## Work to complete
Please state how many lines in the records contain the string "omitted", with no words besides the number.

## Data under study
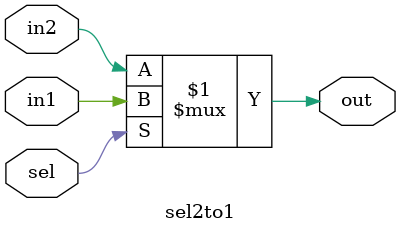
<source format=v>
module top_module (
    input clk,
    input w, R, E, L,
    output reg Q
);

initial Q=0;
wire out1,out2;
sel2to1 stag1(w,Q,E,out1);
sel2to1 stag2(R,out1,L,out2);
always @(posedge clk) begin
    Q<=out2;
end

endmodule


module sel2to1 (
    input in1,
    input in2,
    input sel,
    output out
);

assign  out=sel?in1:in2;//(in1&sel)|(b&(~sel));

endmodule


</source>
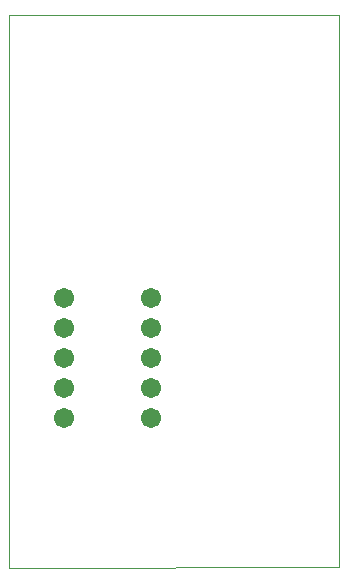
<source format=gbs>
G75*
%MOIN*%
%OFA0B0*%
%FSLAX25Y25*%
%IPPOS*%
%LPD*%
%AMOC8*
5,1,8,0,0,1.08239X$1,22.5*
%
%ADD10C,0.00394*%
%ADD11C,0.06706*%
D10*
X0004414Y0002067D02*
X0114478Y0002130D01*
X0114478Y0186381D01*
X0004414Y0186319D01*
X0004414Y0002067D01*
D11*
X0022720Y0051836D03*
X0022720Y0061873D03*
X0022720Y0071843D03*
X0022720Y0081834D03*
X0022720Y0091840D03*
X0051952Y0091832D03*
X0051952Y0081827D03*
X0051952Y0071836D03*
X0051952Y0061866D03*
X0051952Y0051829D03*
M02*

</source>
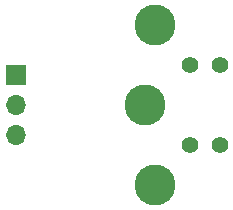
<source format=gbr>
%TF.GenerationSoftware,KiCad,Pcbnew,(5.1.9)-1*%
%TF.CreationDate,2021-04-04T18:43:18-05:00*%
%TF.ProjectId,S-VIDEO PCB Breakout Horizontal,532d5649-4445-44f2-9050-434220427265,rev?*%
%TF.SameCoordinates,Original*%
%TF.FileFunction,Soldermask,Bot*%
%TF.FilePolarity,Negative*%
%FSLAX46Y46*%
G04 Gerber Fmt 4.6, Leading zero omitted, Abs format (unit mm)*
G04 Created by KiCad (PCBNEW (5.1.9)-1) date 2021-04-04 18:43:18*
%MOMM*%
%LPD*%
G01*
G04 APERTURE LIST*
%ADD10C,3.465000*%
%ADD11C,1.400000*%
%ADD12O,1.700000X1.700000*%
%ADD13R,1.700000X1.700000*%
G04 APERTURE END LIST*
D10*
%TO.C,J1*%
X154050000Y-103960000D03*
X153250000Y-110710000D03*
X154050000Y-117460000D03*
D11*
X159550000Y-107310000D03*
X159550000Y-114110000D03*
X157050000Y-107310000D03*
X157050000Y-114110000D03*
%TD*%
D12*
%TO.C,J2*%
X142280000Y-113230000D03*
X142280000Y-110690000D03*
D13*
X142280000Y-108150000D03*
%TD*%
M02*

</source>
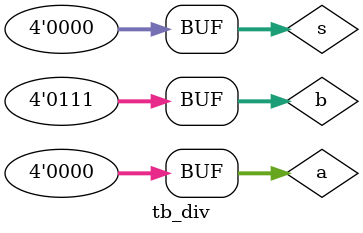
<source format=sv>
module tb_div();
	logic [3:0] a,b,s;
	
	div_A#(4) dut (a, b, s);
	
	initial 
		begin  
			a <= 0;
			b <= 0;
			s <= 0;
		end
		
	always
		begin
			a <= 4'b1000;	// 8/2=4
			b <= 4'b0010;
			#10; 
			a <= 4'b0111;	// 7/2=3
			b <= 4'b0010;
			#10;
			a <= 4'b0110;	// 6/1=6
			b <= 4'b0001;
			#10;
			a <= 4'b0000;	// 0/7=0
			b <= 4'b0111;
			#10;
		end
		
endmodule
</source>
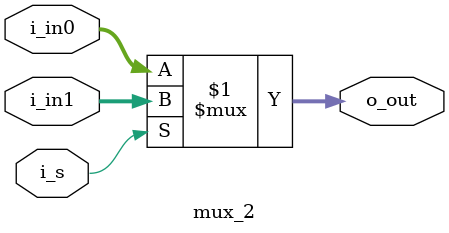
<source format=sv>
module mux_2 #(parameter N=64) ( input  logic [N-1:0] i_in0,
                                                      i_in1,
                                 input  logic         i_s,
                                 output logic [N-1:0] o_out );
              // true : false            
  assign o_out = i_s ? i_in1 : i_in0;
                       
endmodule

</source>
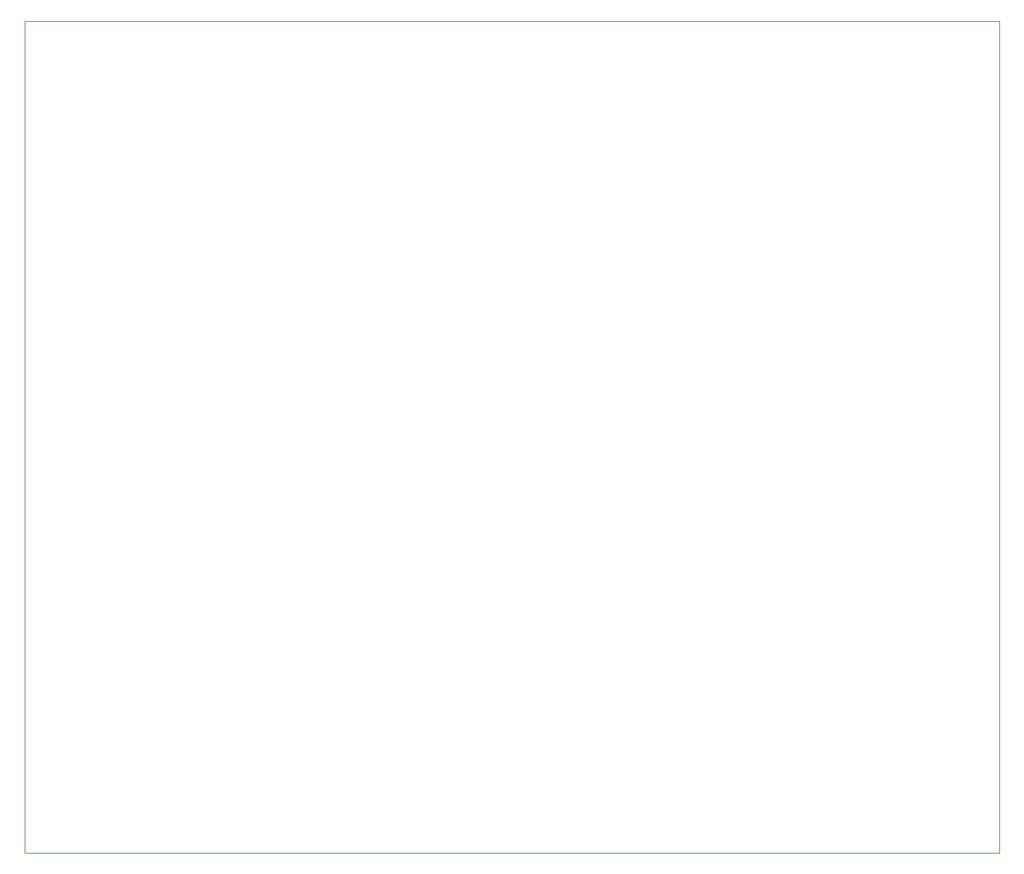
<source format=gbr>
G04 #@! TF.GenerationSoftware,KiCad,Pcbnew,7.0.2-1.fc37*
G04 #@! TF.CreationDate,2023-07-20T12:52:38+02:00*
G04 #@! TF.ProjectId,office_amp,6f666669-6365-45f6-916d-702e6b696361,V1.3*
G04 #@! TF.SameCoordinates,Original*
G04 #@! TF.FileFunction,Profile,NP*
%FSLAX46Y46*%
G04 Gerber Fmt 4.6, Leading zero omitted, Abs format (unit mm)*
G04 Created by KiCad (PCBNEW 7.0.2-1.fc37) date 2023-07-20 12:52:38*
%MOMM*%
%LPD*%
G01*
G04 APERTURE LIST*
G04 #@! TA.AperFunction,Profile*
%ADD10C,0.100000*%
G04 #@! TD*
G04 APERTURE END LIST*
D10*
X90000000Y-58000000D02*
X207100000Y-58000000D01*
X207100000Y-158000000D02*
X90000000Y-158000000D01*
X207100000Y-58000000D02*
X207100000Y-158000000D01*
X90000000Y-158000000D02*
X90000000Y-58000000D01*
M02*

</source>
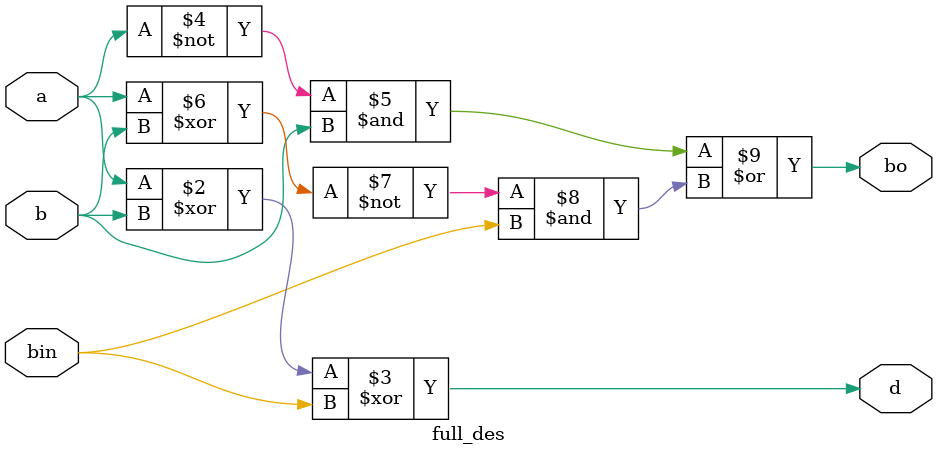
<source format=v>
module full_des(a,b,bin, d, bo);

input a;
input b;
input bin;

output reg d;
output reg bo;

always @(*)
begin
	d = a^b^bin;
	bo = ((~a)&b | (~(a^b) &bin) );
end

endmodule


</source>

## Expected answer
2